I think homeschooling is just a bit like marriage in that you can't really know what it's like until you are there. You can imagine how it will be. You can see how it is for other people. But until you've lived it yourself, you can't really know.
Being a public school teacher for so many years, I had a small vision of what homeschooling would look like. Now you should know I had never set foot into another homeschooler's house when we started. All I knew is that my oldest daughter had been struggling in school since she started and I thought "I could do better." So we did it.
We are not the statistical family whose children all went to college at the age of 12. Nope. Normal family over here! But what I didn't know is there is SO MUCH MORE to homeschooling than the academics. Here are some things I discovered:
Your children can learn to be friends
Kids who get enough sleep are healthier
If someone is sick, you can choose to stop school for the day, or continue school for the healthy ones, or just do some school. The call is yours. No more making those horrible dawn decisions trying to decide if the child is sick enough to stay home
If life hands you a disruption (a move, a new baby, etc.) you can just suspend school for a bit. Really. Pick it back up later. Live life.
Your kids will have time to play with their toys, enjoy their yard, and use their imagination.
There is no homework (unless you want there to be)
Your family will have free evenings together (or mornings if you do school in the evenings)
You can travel anytime of the year, off-season is cheaper!
The school calendar will not run your life. YOU make the calendar!
No worries about tardies, absences, excuse notes, or needing to pull kids out of school early for things. You just make up those days as you decide.
Your children will know their community better because they will truly live in it. They will go to the post office, the store, the library, the museums during the day.
Do you know who is out during the day? Older citizens and mothers with young children. You will like this crowd.

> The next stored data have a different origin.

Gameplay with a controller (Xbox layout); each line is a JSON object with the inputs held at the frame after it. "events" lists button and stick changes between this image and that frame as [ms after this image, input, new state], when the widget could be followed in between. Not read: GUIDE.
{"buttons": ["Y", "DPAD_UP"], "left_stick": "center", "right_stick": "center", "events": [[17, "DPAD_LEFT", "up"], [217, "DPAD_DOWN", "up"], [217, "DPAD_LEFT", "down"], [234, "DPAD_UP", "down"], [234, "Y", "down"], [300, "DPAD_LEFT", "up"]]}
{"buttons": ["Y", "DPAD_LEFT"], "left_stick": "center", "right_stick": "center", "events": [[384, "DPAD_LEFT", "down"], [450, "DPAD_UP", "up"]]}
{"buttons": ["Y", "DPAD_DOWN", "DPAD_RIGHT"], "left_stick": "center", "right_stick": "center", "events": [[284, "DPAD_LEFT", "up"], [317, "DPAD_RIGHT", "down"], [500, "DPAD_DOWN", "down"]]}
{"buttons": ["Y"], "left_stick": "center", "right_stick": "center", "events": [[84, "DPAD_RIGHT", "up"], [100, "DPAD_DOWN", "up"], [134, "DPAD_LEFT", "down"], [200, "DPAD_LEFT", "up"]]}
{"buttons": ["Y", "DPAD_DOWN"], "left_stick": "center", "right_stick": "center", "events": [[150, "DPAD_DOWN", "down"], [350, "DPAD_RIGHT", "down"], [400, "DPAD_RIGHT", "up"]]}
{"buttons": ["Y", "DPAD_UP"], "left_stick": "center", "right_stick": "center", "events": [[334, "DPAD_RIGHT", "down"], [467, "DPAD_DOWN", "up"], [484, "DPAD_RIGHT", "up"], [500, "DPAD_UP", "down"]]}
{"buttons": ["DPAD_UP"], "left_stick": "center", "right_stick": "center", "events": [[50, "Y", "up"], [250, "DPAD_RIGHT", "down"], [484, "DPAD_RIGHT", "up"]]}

Places are less crowded when public school is in session. This makes for easier errand running. We prefer to do our errands early in the day and then work on school.
You will have more help with the housework as chores will be a part of daily life. Therefore your children will learn skills they never would learn at school. My kids have been making their own lunches for years. We had time for them to learn how and lots of practice.
You can chase rabbit trails. Is your child very interested in the space program? Make watching a launch part of your school day! Then set the science book aside for the day and read and learn about the space program together.
You can spend hours and hours reading with your children snuggled up on the couch. This is some of the best learning there is.
If your child isn't feeling well, they can lay in their own bed or on the couch right there by you, instead of a paper-covered hard nurse's bed in the school clinic.
You can feed them healthy foods.
No worries about their safety at school.
Kids have too much energy? Stop school and send them outside to play or swim and run off some energy. Then try the school work again. You will get better results!
No parent/teacher conferences.
You can still have Open House! We had that for years! More on that later.
You can get involved with other homeschool families and share the teaching burden. Maybe your friend is great at science but you are super at teaching writing. Swap kids and do it!
If your family runs a farm or has a business, homeschool can work around those needs.
Basically, you will have flexibility, more time together, and fewer worries because your kids are right there with you. There are so many more benefits than just the academics!
Pandemic Edit: Since reading a few of our local school district's plans for brick and mortar and online learning this next school year, I will add a few more benefits here: Not having to be tied to the computer all day, being sure to log in at the correct times to receive attendance. Working and talking alongside others while you learn. Seeing your parent smile at you. Clearly understanding spoken directions and being able to read your teacher's facial expressions. Eating your meals with other people at the same table. Not having to remember a list of new safety rules. Oh, there are so many benefits!